Could you edit the material so that "réutilisable" becomes "recyclable", with every other word left unchanged?

#### Information provided
# # # #
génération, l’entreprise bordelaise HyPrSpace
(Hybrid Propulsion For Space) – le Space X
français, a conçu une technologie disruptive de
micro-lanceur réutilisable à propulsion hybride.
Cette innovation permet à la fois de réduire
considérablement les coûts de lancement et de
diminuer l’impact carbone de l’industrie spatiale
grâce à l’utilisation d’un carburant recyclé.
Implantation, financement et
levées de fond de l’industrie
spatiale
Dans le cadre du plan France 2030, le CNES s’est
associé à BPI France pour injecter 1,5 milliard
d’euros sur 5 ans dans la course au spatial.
# # # #
#### Response below
génération, l’entreprise bordelaise HyPrSpace
(Hybrid Propulsion For Space) – le Space X
français, a conçu une technologie disruptive de
micro-lanceur recyclable à propulsion hybride.
Cette innovation permet à la fois de réduire
considérablement les coûts de lancement et de
diminuer l’impact carbone de l’industrie spatiale
grâce à l’utilisation d’un carburant recyclé.
Implantation, financement et
levées de fond de l’industrie
spatiale
Dans le cadre du plan France 2030, le CNES s’est
associé à BPI France pour injecter 1,5 milliard
d’euros sur 5 ans dans la course au spatial.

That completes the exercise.